At every Mass, Jesus offers himself completely to the Father for the life of the world. It is through this offering of Jesus that souls are being saved and prepared for a blessed eternity of unimaginable joy! By way of our sacramental life, we are called to enter into this offering of Jesus which is made present to us on our altars. The Mass makes present the saving action of God in human history.

Father George Kosicki once roughly estimated that about “4-5 Masses begin each second,” and that “there are are approximately 8-9 thousand Masses going on at any moment” (Intercession: Moving Mountains by Living Eucharistically, p. 22, Faith Publishing Company). Even if Father Kosicki’s rough calculations are on the high side, it is truly inspiring and breathtaking to consider that at any given moment thousands of Masses are being said throughout the world and the infinitely perfect sacrifice of Jesus’ Body, Blood, Soul and Divinity is being lovingly offered to the Eternal Father. What a wonder! What an amazing phenomenon!

In his Apostolic Exhortation on the Eucharist, Sacramentum Caritatis, translated as “Sacrament of Charity,” Pope Benedict XVI urges Catholics to “rediscover the Eucharistic form which their lives are meant to have,”
thus making of our lives “a constant self-offering to God….” (#72). At every moment of the day we can offer our personal sacrifices and our sufferings in union with all the Masses being said throughout the world. Saint Paul
urges, among other things, that “prayers” and “intercessions” be “offered for all men” because God “wants all men to be saved and come to know the truth” (1 Tim. 2: 1-4). By “living Eucharistically” we can fulfill this all-important obligation of intercession by offering our merits and sacrifices for the salvation of souls in union with all the Masses being said throughout the world. Right now, at this very moment, you can unite the offering of yourself to the offering of our High Priest Jesus through all of the Masses being said in the world. This is a beautiful way to give your heart to the Lord.
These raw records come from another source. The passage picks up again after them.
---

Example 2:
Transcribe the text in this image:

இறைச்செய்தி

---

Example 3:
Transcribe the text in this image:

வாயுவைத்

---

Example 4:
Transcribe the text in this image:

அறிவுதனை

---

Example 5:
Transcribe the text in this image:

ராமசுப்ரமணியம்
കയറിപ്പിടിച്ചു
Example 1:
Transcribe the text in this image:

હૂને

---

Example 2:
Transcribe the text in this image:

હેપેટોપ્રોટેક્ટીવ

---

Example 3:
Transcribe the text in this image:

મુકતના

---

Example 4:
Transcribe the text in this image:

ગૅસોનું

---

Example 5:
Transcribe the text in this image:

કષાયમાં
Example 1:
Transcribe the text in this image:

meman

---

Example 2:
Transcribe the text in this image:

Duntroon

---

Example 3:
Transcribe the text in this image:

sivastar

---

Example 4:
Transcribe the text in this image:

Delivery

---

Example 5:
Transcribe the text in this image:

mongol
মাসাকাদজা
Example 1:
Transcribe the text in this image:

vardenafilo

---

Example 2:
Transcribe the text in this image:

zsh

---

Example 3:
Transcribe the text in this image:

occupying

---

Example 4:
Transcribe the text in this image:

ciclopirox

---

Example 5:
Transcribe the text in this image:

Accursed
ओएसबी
We might pray: “I unite myself through Mary, Mother of the Eucharist, to all the Masses being said at this moment throughout the world, so as to offer myself and this day more completely to God through Jesus Christ in union with His sacrifice at Calvary” (Saint Pope John Paul II demonstrates in Salvifici Dolores, #26, that the very nature of meritorious, redemptive suffering is to spiritually unite ourselves to the cross of Christ, “and the sacrifice of Christ and the sacrifice of the Eucharist are one single sacrifice” (CCC 1367; see also CCC 1368, 2010 and 1475).
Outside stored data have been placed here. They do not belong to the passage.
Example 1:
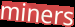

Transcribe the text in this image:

miners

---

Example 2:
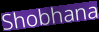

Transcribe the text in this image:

Shobhana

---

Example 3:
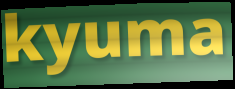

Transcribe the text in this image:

kyuma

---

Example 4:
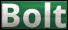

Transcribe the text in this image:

Bolt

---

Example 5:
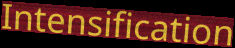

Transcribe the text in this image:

Intensification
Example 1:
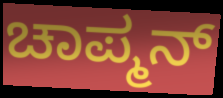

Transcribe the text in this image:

ಚಾಪ್ಮನ್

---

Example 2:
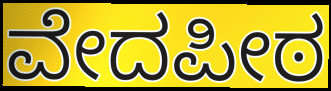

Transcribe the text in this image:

ವೇದಪೀಠ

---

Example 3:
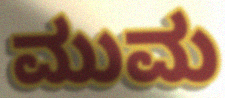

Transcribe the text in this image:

ಮುಮ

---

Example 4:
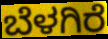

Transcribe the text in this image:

ಬೆಳಗಿರೆ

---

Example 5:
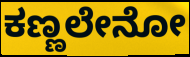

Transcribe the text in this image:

ಕಣ್ಣಲೇನೋ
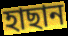
হাছান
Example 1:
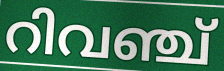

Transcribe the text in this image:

റിവഞ്ച്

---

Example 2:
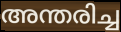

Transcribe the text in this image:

അന്തരിച്ച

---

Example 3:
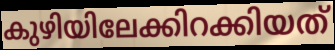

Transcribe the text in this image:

കുഴിയിലേക്കിറക്കിയത്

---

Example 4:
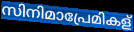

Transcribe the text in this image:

സിനിമാപ്രേമികള്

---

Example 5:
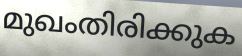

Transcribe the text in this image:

മുഖംതിരിക്കുക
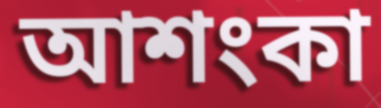
আশংকা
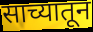
साच्यातून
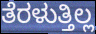
ತೆರಳುತ್ತಿಲ್ಲ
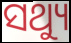
ସଥ୍ୟୁ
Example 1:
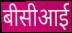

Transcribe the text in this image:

बीसीआई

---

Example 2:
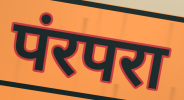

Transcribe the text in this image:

पंरपरा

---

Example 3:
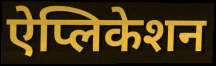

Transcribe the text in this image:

ऐप्लिकेशन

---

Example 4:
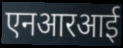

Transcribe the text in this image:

एनआरआई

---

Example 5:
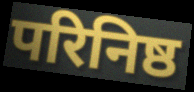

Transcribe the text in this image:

परिनिष्ठ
Father Kosicki says: “Always and everywhere I can offer up the present situation. Nothing is too small to offer, nothing insignificant when offered Eucharistically, when offered in union with Jesus for the salvation of souls to the glory of the Father. It is called intercession. We are called to it” (Intercession, p.23).     

Do you have a thirst for souls? Our Lord taught Saint Faustina an effective way to intercede Eucharistically for the salvation of souls. He taught her a prayer of intercession known as The Chaplet of Divine Mercy. As Father Kosicki explains, “The Chaplet of Divine Mercy holds a special place of honor as a Eucharistic prayer because it is a continuation of the offering of the Mass” (p.31). In the Chaplet “we intercede with the power of the Eucharist” by offering to the Eternal Father the Body, Blood, Soul and Divinity of Jesus Christ in atonement for our sins and those of the whole world.” Father Kosicki mentions that Our Lord encouraged Saint Faustina to say the Chaplet without ceasing (diary, #687). Here, then, by lovingly saying The Chaplet of Divine Mercy is a powerful way to intercede for the salvation of souls.

It is a tremendous grace to be Catholic, to participate in Holy Mass and to receive Holy Communion. Indeed, with profound gratitude to Jesus Christ, we are the special beneficiaries of Malachi’s prophecy that from the rising of the sun until its setting a pure sacrifice will be offered to God, and we can intercede for others through the Infinite Merits of Jesus’ sacrifice. Saint John Paul II has urged Catholics to make the Eucharist the very center of their lives (see The Mystery and Worship of the Eucharist, #7), and so I close with his own words taken from his Encyclical Ecclesia de Eucharistia:

“The Second Vatican Council rightly proclaimed that the Eucharistic sacrifice is “the source and summit of the Christian life”. ‘For the most holy Eucharist contains the Church’s entire spiritual wealth: Christ himself, our passover and living bread. Through his own flesh, now made living and life-giving by the Holy Spirit, he offers life to men’.  Consequently the gaze of the Church is constantly turned to her Lord, present in the Sacrament of the Altar, in which she discovers the full manifestation of his boundless love.”

Tom Mulcahy, M.A.

Ref. I am relying entirely on Father Kosicki’s book, Intercession: Moving Mountains by Living Eucharistically, (Faith Publishing Company). Father Kosicki passed into eternal life on August 11, 2014.